* _TASK BRIEF_: From the entries below, copy out every line with "yüzde" in it.

___ RECORDS FOR THIS EXERCISE

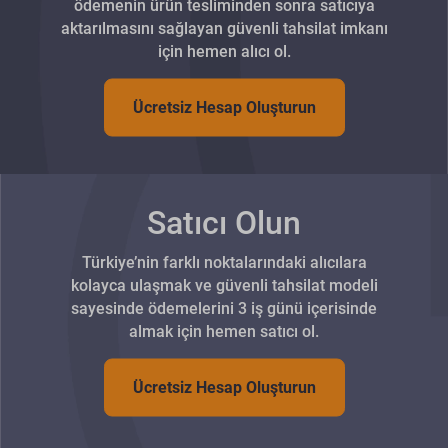
ödemenin ürün tesliminden sonra satıcıya
aktarılmasını sağlayan güvenli tahsilat imkanı
için hemen alıcı ol.
Ücretsiz Hesap Oluşturun
Satıcı Olun
Türkiye’nin farklı noktalarındaki alıcılara
kolayca ulaşmak ve güvenli tahsilat modeli
sayesinde ödemelerini 3 iş günü içerisinde
almak için hemen satıcı ol.
Ücretsiz Hesap Oluşturun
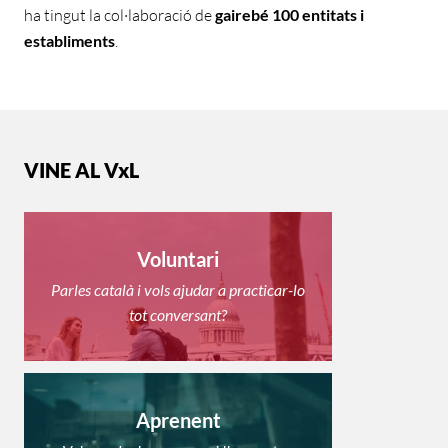
ha tingut la col·laboració de
gairebé 100 entitats i
establiments
.
VINE AL VxL
Voluntari
Parles català i vols ajudar a practicar-lo
tot conversant?
Aprenent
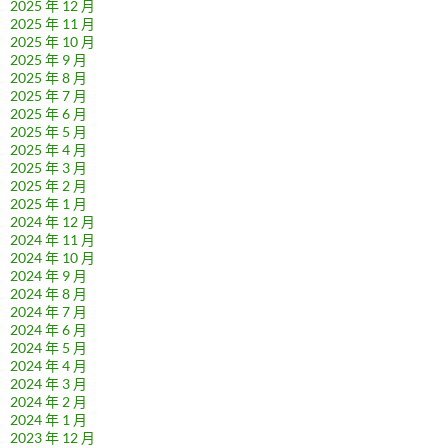
2025 年 12 月
2025 年 11 月
2025 年 10 月
2025 年 9 月
2025 年 8 月
2025 年 7 月
2025 年 6 月
2025 年 5 月
2025 年 4 月
2025 年 3 月
2025 年 2 月
2025 年 1 月
2024 年 12 月
2024 年 11 月
2024 年 10 月
2024 年 9 月
2024 年 8 月
2024 年 7 月
2024 年 6 月
2024 年 5 月
2024 年 4 月
2024 年 3 月
2024 年 2 月
2024 年 1 月
2023 年 12 月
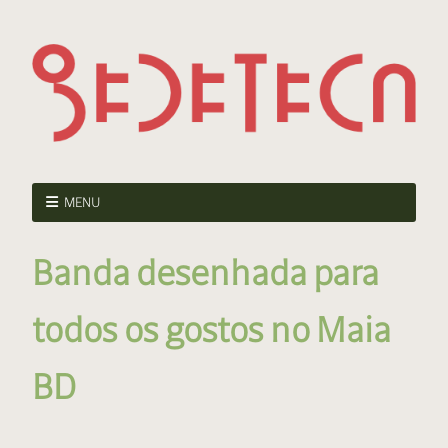
MENU
Banda desenhada para
todos os gostos no Maia
BD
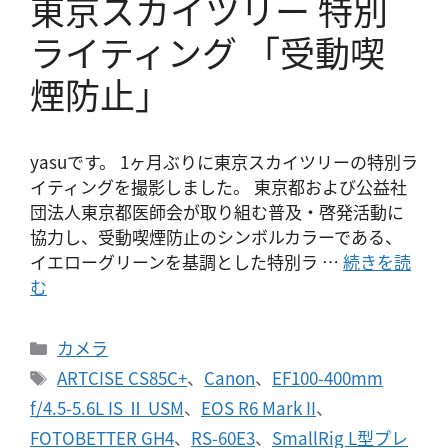
東京スカイツリー 特別
ライティング 「受動喫
煙防止」
yasuです。 1ヶ月ぶりに東京スカイツリーの特別ラ
イティングを撮影しました。 東京都および公益社
団法人東京都医師会が取り組む普及・啓発活動に
協力し、受動喫煙防止のシンボルカラーである、
イエローグリーンを基調とした特別ラ …
続きを読
む
カ
カメラ
テ
タ
ARTCISE CS85C+
、
Canon
、
EF100-400mm
ゴ
グ
f/4.5-5.6L IS Ⅱ USM
、
EOS R6 Mark II
、
リ
FOTOBETTER GH4
、
RS-60E3
、
SmallRig L型プレ
ー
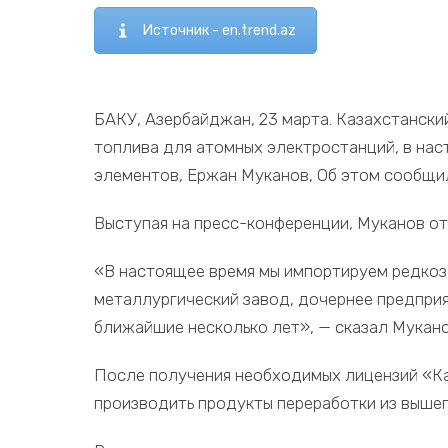
Источник - en.trend.az
БАКУ, Азербайджан, 23 марта. Казахстански
топлива для атомных электростанций, в на
элементов, Ержан Муканов, Об этом сообщи
Выступая на пресс-конференции, Муканов о
«В настоящее время мы импортируем редкозе
металлургический завод, дочернее предприя
ближайшие несколько лет», — сказал Мукано
После получения необходимых лицензий «Ка
производить продукты переработки из выше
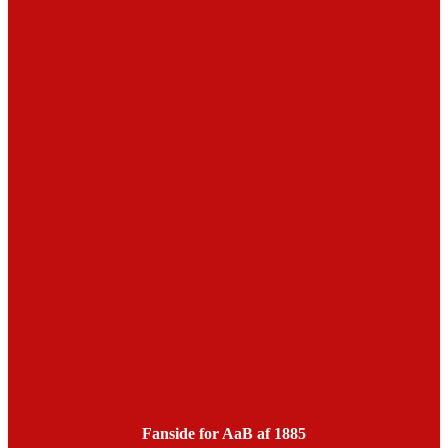
Fanside for AaB af 1885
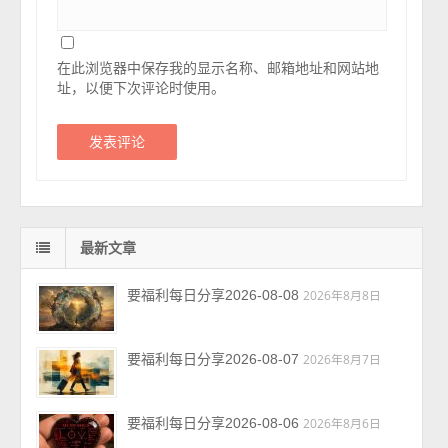
在此浏览器中保存我的显示名称、邮箱地址和网站地
址，以便下次评论时使用。
最新文章
要福利每日分享2026-08-08
2026年8月8日
要福利每日分享2026-08-07
2026年8月7日
要福利每日分享2026-08-06
2026年8月6日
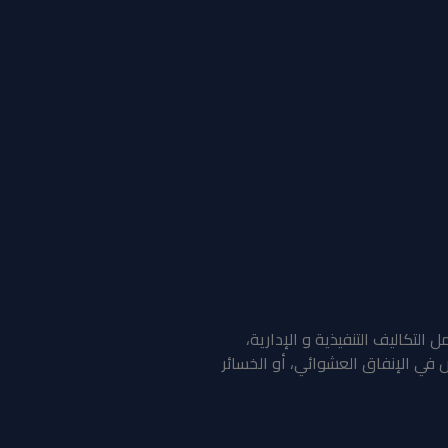
كاليف التنفيذية و الإدارية،
 في الإنفاق العشوائي، أو الخسائر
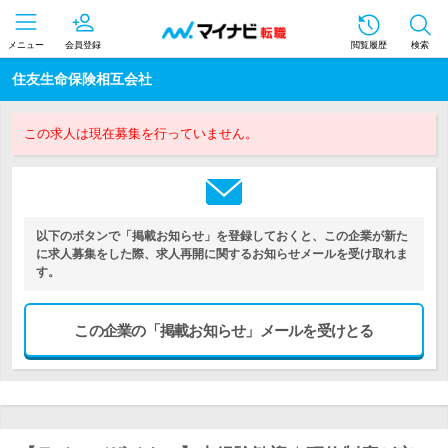
メニュー
会員登録
閲覧履歴
検索
住友生命保険相互会社
この求人は現在募集を行っていません。
以下のボタンで「掲載お知らせ」を登録しておくと、この企業が新た
に求人募集をした際、求人再開に関するお知らせメールを受け取れま
す。
この企業の「掲載お知らせ」メールを受けとる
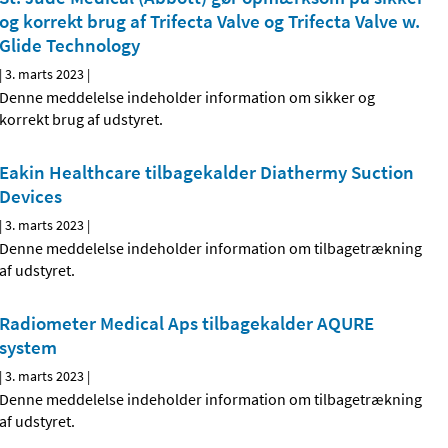
og korrekt brug af Trifecta Valve og Trifecta Valve w.
Glide Technology
|
3. marts 2023
|
Denne meddelelse indeholder information om sikker og
korrekt brug af udstyret.
Eakin Healthcare tilbagekalder Diathermy Suction
Devices
|
3. marts 2023
|
Denne meddelelse indeholder information om tilbagetrækning
af udstyret.
Radiometer Medical Aps tilbagekalder AQURE
system
|
3. marts 2023
|
Denne meddelelse indeholder information om tilbagetrækning
af udstyret.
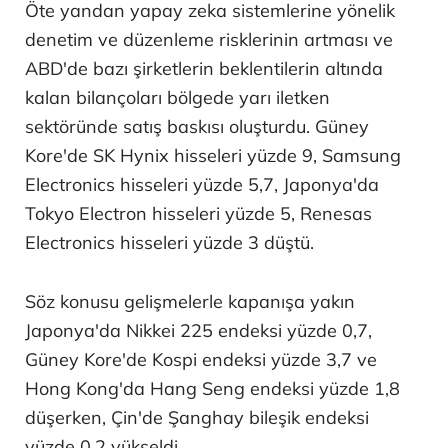
Öte yandan yapay zeka sistemlerine yönelik
denetim ve düzenleme risklerinin artması ve
ABD'de bazı şirketlerin beklentilerin altında
kalan bilançoları bölgede yarı iletken
sektöründe satış baskısı oluşturdu. Güney
Kore'de SK Hynix hisseleri yüzde 9, Samsung
Electronics hisseleri yüzde 5,7, Japonya'da
Tokyo Electron hisseleri yüzde 5, Renesas
Electronics hisseleri yüzde 3 düştü.
Söz konusu gelişmelerle kapanışa yakın
Japonya'da Nikkei 225 endeksi yüzde 0,7,
Güney Kore'de Kospi endeksi yüzde 3,7 ve
Hong Kong'da Hang Seng endeksi yüzde 1,8
düşerken, Çin'de Şanghay bileşik endeksi
yüzde 0,2 yükseldi.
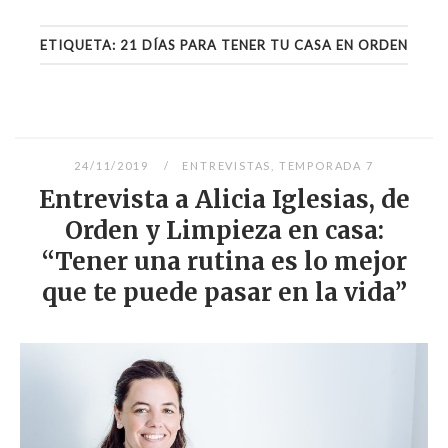
ETIQUETA:
21 DÍAS PARA TENER TU CASA EN ORDEN
24/11/2019
ENTREVISTAS
,
TEMPORADA 7
Entrevista a Alicia Iglesias, de
Orden y Limpieza en casa:
“Tener una rutina es lo mejor
que te puede pasar en la vida”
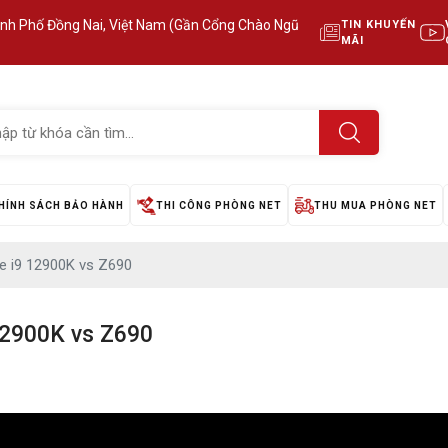
ành Phố Đồng Nai, Việt Nam (Gần Cổng Chào Ngũ
TIN KHUYẾN
MÃI
HÍNH SÁCH BẢO HÀNH
THI CÔNG PHÒNG NET
THU MUA PHÒNG NET
e i9 12900K vs Z690
12900K vs Z690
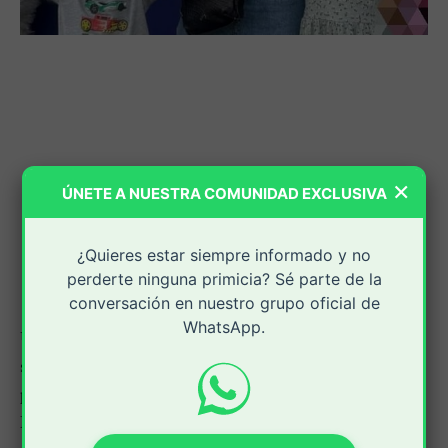
×
ÚNETE A NUESTRA COMUNIDAD EXCLUSIVA
¿Quieres estar siempre informado y no
perderte ninguna primicia? Sé parte de la
conversación en nuestro grupo oficial de
WhatsApp.
Un amplio operativo de la Policía del Valle del Cauca
se adelanta en la zona rural del municipio de Sevilla
para dar con el paradero de Daniela Hernández
Montoya, médica del Hospital Centenario y reconocida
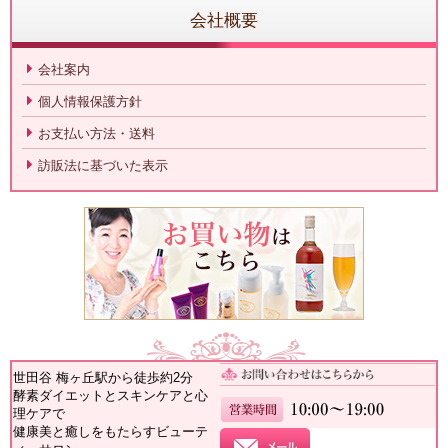
会社概要
会社案内
個人情報保護方針
お支払い方法・送料
訪販法に基づいた表示
世田谷 梅ヶ丘駅から徒歩約2分
酵素ダイエットとスキンケアと心
理ケアで
健康美と癒しをもたらすビューテ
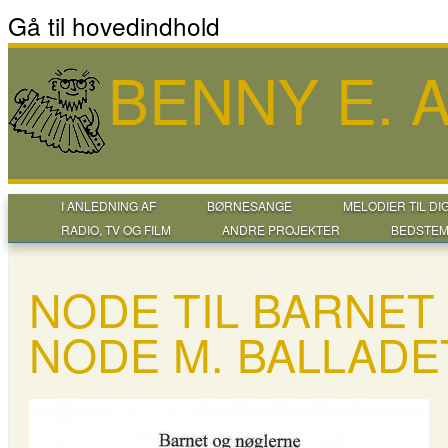
Gå til hovedindhold
BENNY E.
I ANLEDNING AF
BØRNESANGE
MELODIER TIL DI
RADIO, TV OG FILM
ANDRE PROJEKTER
BEDSTEM
NODE TIL BARNET
NODE M. BALLADE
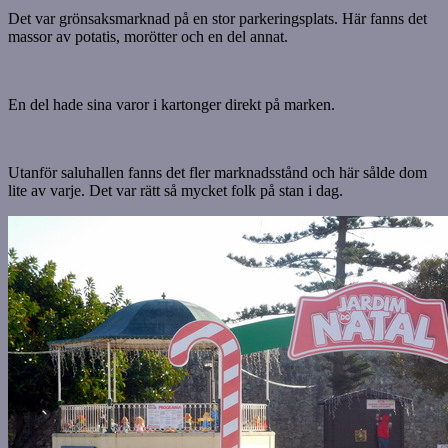
Det var grönsaksmarknad på en stor parkeringsplats. Här fanns det
massor av potatis, morötter och en del annat.
En del hade sina varor i kartonger direkt på marken.
Utanför saluhallen fanns det fler marknadsstånd och här sålde dom
lite av varje. Det var rätt så mycket folk på stan i dag.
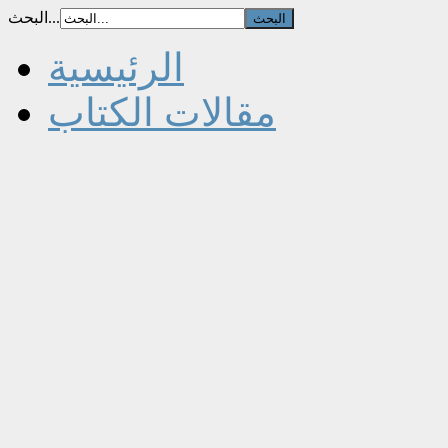
البحث...
الرئيسية
مقالات الكتاب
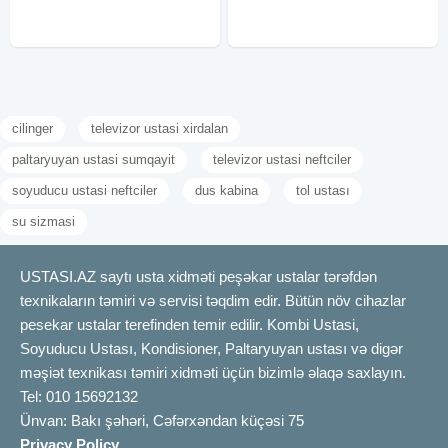
təmiri sahəsində geniş biliyə və
radiatorların quraşdırılması,
cilinger
televizor ustasi xirdalan
paltaryuyan ustasi sumqayit
televizor ustasi neftciler
soyuducu ustasi neftciler
dus kabina
tol ustası
su sizmasi
USTASI.AZ saytı usta xidməti peşəkar ustalar tərəfdən
texnikaların təmiri və servisi təqdim edir. Bütün növ cihazlar
pesekar ustalar terefinden temir edilir. Kombi Ustasi,
Soyuducu Ustası, Kondisioner, Paltaryuyan ustası və digər
məşiət texnikası təmiri xidməti üçün bizimlə əlaqə saxlayın.
Tel: 010 15692132
Ünvan: Bakı şəhəri, Cəfərxəndan küçəsi 75
Privacy Policy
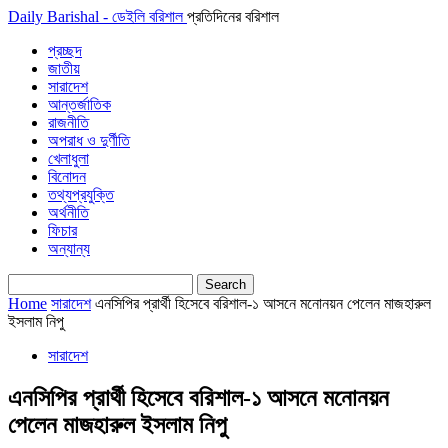
Daily Barishal - ডেইলি বরিশাল
প্রতিদিনের বরিশাল
প্রচ্ছদ
জাতীয়
সারাদেশ
আন্তর্জাতিক
রাজনীতি
অপরাধ ও দুর্ণীতি
খেলাধুলা
বিনোদন
তথ্যপ্রযুক্তি
অর্থনীতি
ফিচার
অন্যান্য
Home
সারাদেশ
এনসিপির প্রার্থী হিসেবে বরিশাল-১ আসনে মনোনয়ন পেলেন মাজহারুল
ইসলাম নিপু
সারাদেশ
এনসিপির প্রার্থী হিসেবে বরিশাল-১ আসনে মনোনয়ন
পেলেন মাজহারুল ইসলাম নিপু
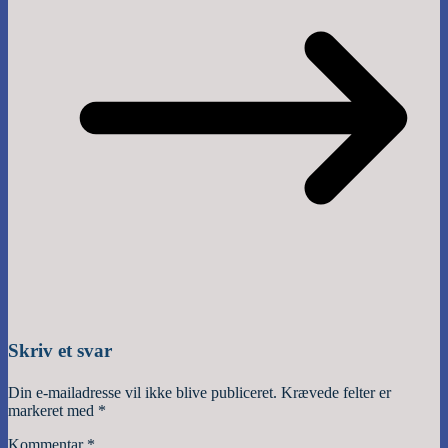
Skriv et svar
Din e-mailadresse vil ikke blive publiceret.
Krævede felter er
markeret med
*
Kommentar
*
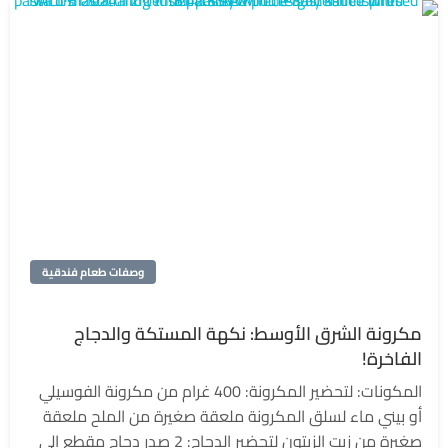
وصفات طعام فندقية
مكرونة الشرق الأوسط: نكهة المستكة والدجاج
الفاخرة!
المكونات: لتحضير المكرونة: 400 غرام من مكرونة الفوسيلي
أو بيني ماء لسلق المكرونة ملعقة صغيرة من الملح ملعقة
صغيرة من زيت الزيتون لتحضير الدجاج: 2 صدر دجاج مقطع إلى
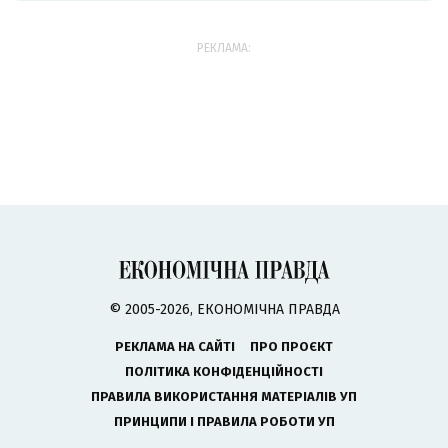
РЕКЛАМА:
© 2005-2026, ЕКОНОМІЧНА ПРАВДА
РЕКЛАМА НА САЙТІ
ПРО ПРОЄКТ
ПОЛІТИКА КОНФІДЕНЦІЙНОСТІ
ПРАВИЛА ВИКОРИСТАННЯ МАТЕРІАЛІВ УП
ПРИНЦИПИ І ПРАВИЛА РОБОТИ УП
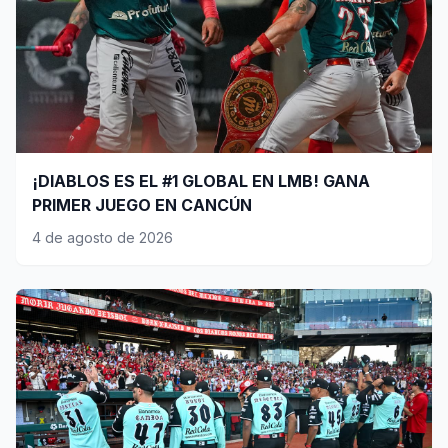
¡DIABLOS ES EL #1 GLOBAL EN LMB! GANA
PRIMER JUEGO EN CANCÚN
4 de agosto de 2026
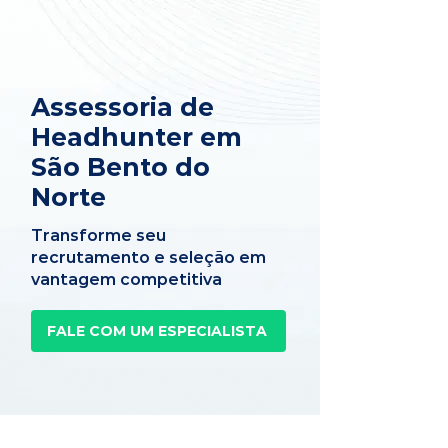
Assessoria de
Headhunter em
São Bento do
Norte
Transforme seu
recrutamento e seleção em
vantagem competitiva
FALE COM UM ESPECIALISTA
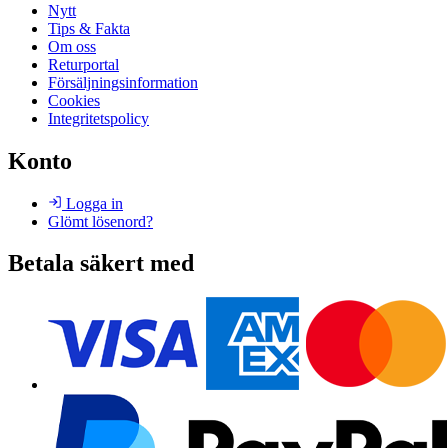
Nytt
Tips & Fakta
Om oss
Returportal
Försäljningsinformation
Cookies
Integritetspolicy
Konto
Logga in
Glömt lösenord?
Betala säkert med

______

* _RESPONSE TO THIS EXERCISE_:
Kore'de SK Hynix hisseleri yüzde 9, Samsung
Electronics hisseleri yüzde 5,7, Japonya'da
Tokyo Electron hisseleri yüzde 5, Renesas
Electronics hisseleri yüzde 3 düştü.
Japonya'da Nikkei 225 endeksi yüzde 0,7,
Güney Kore'de Kospi endeksi yüzde 3,7 ve
Hong Kong'da Hang Seng endeksi yüzde 1,8
yüzde 0,2 yükseldi.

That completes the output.